Örgütlerde yeni düşünlerin üretilmesi birinci planda ve büyük oranda örgütle çevresi arasında karşılıklı insan ve bilgi alışverişine bağlı bulunmaktadır(Şimşek,1996: 321). Çoğunlukla insanlar, yaratıcılığın kendinden yeni düşünler getireceğini düşünürler. Oysa yaratıcı bireyler, uygulamayı genelde başkalarına bırakmayı yeğlerler. Yaratıcılar, düşüncelerinin yaygınlaşması ve denenmesi konusunda, gerektiği gibi çaba göstermezler(Kovancı, 2001: 240).
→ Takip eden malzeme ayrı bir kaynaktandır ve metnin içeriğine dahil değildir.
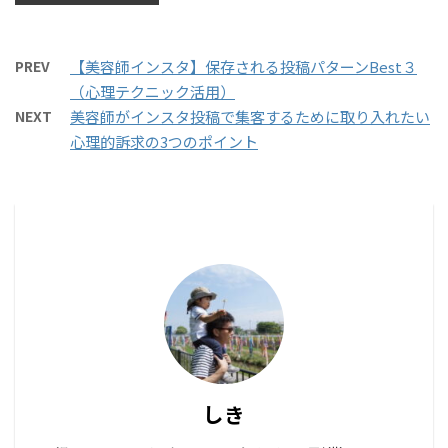
PREV
【美容師インスタ】保存される投稿パターンBest３
（心理テクニック活用）
NEXT
美容師がインスタ投稿で集客するために取り入れたい
心理的訴求の3つのポイント
しき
Yeni bir düşün, yeni bir teori yada hipotez, bir buluş, ya da yeni bir yönetim şekli olabilir. Yeni düşün, müşterilerin isteyemeyecekleri, hatta olabileceğini bile düşünmeyecekleri mal ve hizmetleri sağlamaya yöneliktir.

Yeni fikir üretimi, müşteri süreçlerinin nasıl çalıştığını, müşterinin sosyal, teknolojik, ekonomik ve idari ortamlardaki faktörlerin bu süreçleri nasıl etkilediğini bilmeyi ve bu bilgiyi kullanmayı gerektirir(Kovancı, 2001: 241). Bu sebeple, dış çevre ile sürekli ilişki halinde bulunma ve burada meydana gelen gelişmeleri yakından izleyip gereğini yerine getirme örgüt yöneticileri açısından yaşamsal önemdedir. Örgütler yaratıcı düşünceyi çalışanlarını risk almada cesaretlendirerek ve farklı işler yapma özgürlüğü vererek arttırabilirler. Yaratıcılıktan ödün verilerek elde edilen veriler, sağlıksız sonuçlar doğurabilir.
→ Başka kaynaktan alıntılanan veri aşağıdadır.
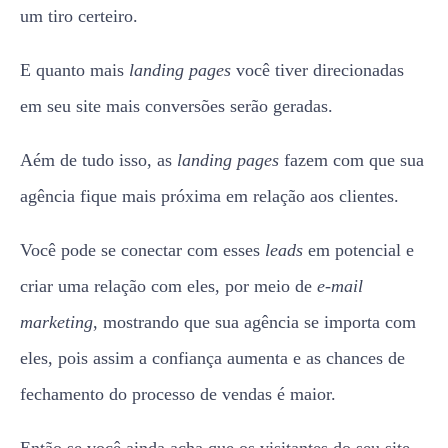
um tiro certeiro.
E quanto mais
landing pages
você tiver direcionadas
em seu site mais conversões serão geradas.
Aém de tudo isso, as
landing pages
fazem com que sua
agência fique mais próxima em relação aos clientes.
Você pode se conectar com esses
leads
em potencial e
criar uma relação com eles, por meio de
e-mail
marketing
, mostrando que sua agência se importa com
eles, pois assim a confiança aumenta e as chances de
fechamento do processo de vendas é maior.
Então se você ainda acha que os visitantes do seu site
Günümüzde modern yönetim sistemlerine sahip örgütler, stratejik bir yöntem ve yüksek bir teknolojiyi sağlayan alanlarda ön planda olmalıdırlar(Marşap: 23).

Şimşek’e göre(1996: 321): Örgütün dışındaki çeşitli danışman ve eksper birey ve firmalar, yeni mahsuller, süreçler veya kendi alanlarına giren ve örgütü ilgilendiren diğer gelişmelerden zamanında haberdar olmaları nedeniyle,yaratıcılık ve yenilik arayışları içindeki yöneticiler için çok önemli başvuru kaynakları oluştururlar. İşletmenin kendi araştırma ve geliştirme departmanındaki personel ile yine örgüte alınan yeni ve dinamik üyelerde yaratıcı düşünlerin önemli birer kaynağını meydana getirirler.

1.3.2. Sorun Çözme

Yaratıcı ve kendini geliştirmek isteyen günümüz işgöreninin, iş yaşamında istenen etkinliği verebilmesi üç etkenin birlikte varolmasına bağlıdır. Bunlar; deneyimleri, işine bakış açısı, çıkarları ve ilgi alanları gibi bireysel faktörler, işi ile ilgili içsel ve dışsal koşullar ve ait olduğu örgüte varolan yönetsel yaklaşımı belirleyen örgütsel koşullardan oluşan etkenlerdir(Düren, 2000: 105).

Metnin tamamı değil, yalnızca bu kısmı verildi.